I wouldn’t pee in front of my grandma. Or take a dump. Or drink a beer, or slurp my soup, or cross against the traffic light, or say things like ‘take a dump‘, or shave the dog and make her into a ‘taste the rainbow’ dispenser, or frankly any of the things that make life remotely worth living.

So after sitting on my ass for three days doing nothing fun at all, I gave up on this one, too. Maybe it works. But who’d want to live like that?

What would Jesus do?

“Jesus would run like hell, change his name to Paco, and hope nobody ever came looking for him in Tijuana.”

My biggest problem with this question is that I never managed to ask it quickly enough. By the time I got around to posing it mentally, the answer would always be something like:

Jesus would run like hell, change his name to Paco, and hope nobody ever came looking for him in Tijuana.

Or:

Jesus would have never stuck his finger in that thing in the first place.

Or possibly:

Jesus doesn’t even like Skittles.

Clearly, not a big help.

So, in the end, I made up my own axiom, and it’s kept me out of trouble ever since. It goes a little something like this:

Never do anything you wouldn’t want to explain to an emergency room doctor.

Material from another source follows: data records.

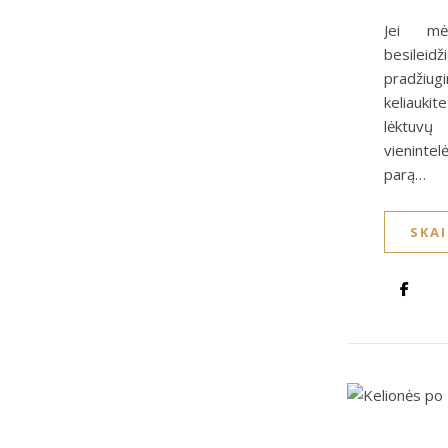
Jei mė
besilei
pradžiu
keliauki
lėktuvų 
vieninte
parą…
SKA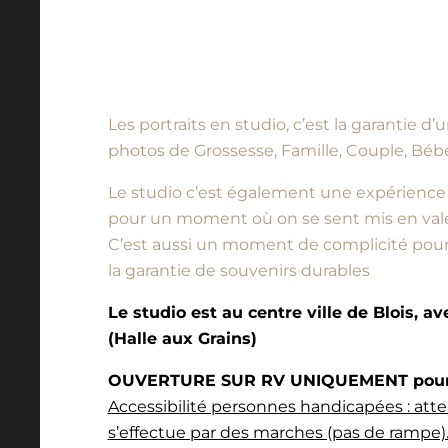
Les portraits en studio, c’est la garantie 
photos de Grossesse, Famille, Couple, Bébé
Le studio c’est également une expérience à vi
pour un moment où on se sent mis en vale
C’est aussi un moment de complicité pour l
la garantie de souvenirs durables
Le studio est au centre ville de Blois, a
(Halle aux Grains)
OUVERTURE SUR RV UNIQUEMENT pour l
Accessibilité personnes handicapées : atte
s’effectue par des marches (pas de rampe).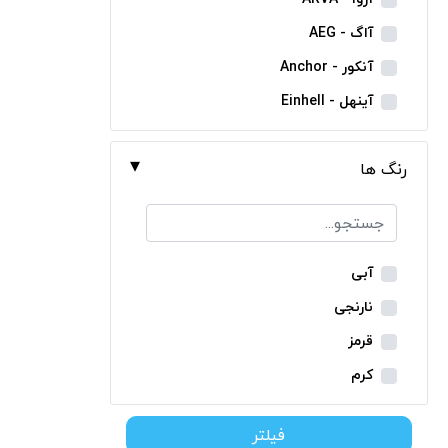
مینی فرز شارژی
آاگ - AEG
بکس شارژی
آنکور - Anchor
دریل نمونه برداری
آینهل - Einhell
بتن کن شارژی
ان ای سی - NEC
جارو شارژی
رنگ ها
ایران ترانس - Iran Trans
فارسی بر شارژی
بوش - Bosch
میخکوب شارژی
توسن - Tosan
فرز شارژی
جنیوس - Genius
آبی
اره شارژی
دیوالت - Dewalt
نارنجی
کمپرسور شارژی
رونیکس - Ronix
قرمز
کاپشن شارژی
ماکیتا - Makita
کرم
دوربین شارژی
متابو - Metabo
سبز
لوله بر شارژی
فیلتر
میلواکی - Milwaukee
زرد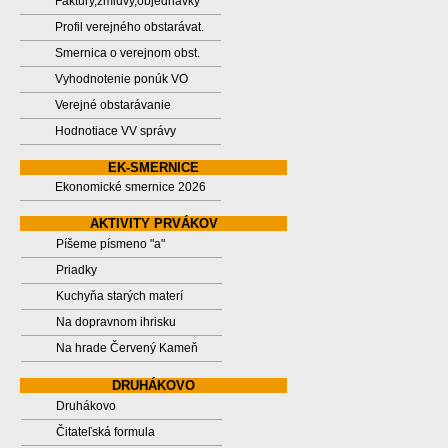
Faktúry,zmluvy,objednávky
Profil verejného obstarávat.
Smernica o verejnom obst.
Vyhodnotenie ponúk VO
Verejné obstarávanie
Hodnotiace VV správy
EK-SMERNICE
Ekonomické smernice 2026
AKTIVITY PRVÁKOV
Píšeme písmeno "a"
Priadky
Kuchyňa starých materí
Na dopravnom ihrisku
Na hrade Červený Kameň
DRUHÁKOVO
Druhákovo
Čitateľská formula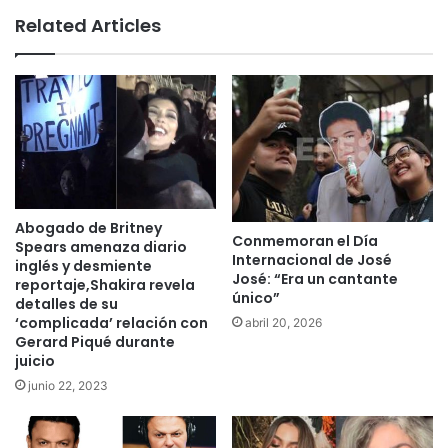
te
Related Articles
Abogado de Britney
Conmemoran el Día
Spears amenaza diario
Internacional de José
inglés y desmiente
José: “Era un cantante
reportaje,Shakira revela
único”
detalles de su
‘complicada’ relación con
abril 20, 2026
Gerard Piqué durante
juicio
junio 22, 2023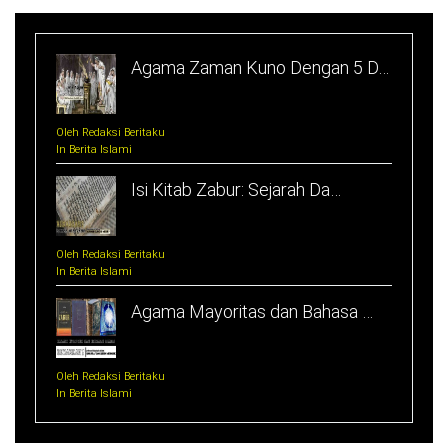
Agama Zaman Kuno Dengan 5 D…
Oleh Redaksi Beritaku
In Berita Islami
Isi Kitab Zabur: Sejarah Da…
Oleh Redaksi Beritaku
In Berita Islami
Agama Mayoritas dan Bahasa …
Oleh Redaksi Beritaku
In Berita Islami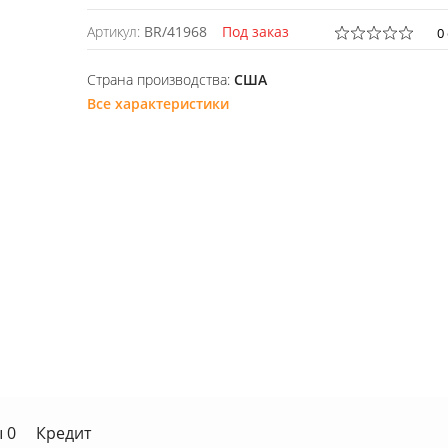
Артикул:
BR/41968
Под заказ
0
Страна производства:
США
Все характеристики
 0
Кредит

There are plenty of legitimate (if unfortunate) and non-embarrassing ways to get to the emergency room. Accidents of all sorts, health issues, mishaps, riots, crashes, explosions, whatever. If, heaven forbid, any of these should happen to you or I, we could look the ER doc in the eye and explain just how the situation unfolded, and misfortune landed us in his or her care.

However.

Should you injure yourself racing Big Wheels up the down escalator at the mall, streaking naked through a public park on a rented Vespa because you lost a bet about how to spell ‘Reykjavik’, or anything involving a futon, a GPS device and three hundred helium-filled balloons, your explanation is likely to be somewhat more involved. And uncomfortable. And possibly subject to prosecution. You probably want to consider that before putting a deposit down on a scooter, or blowing up all those stupid balloons.

It works like a charm for me. And my dog. And Grandma. And the horse in my bathroom. Also, my buddy ‘Paco’. Says he’s from Mexico. Good guy.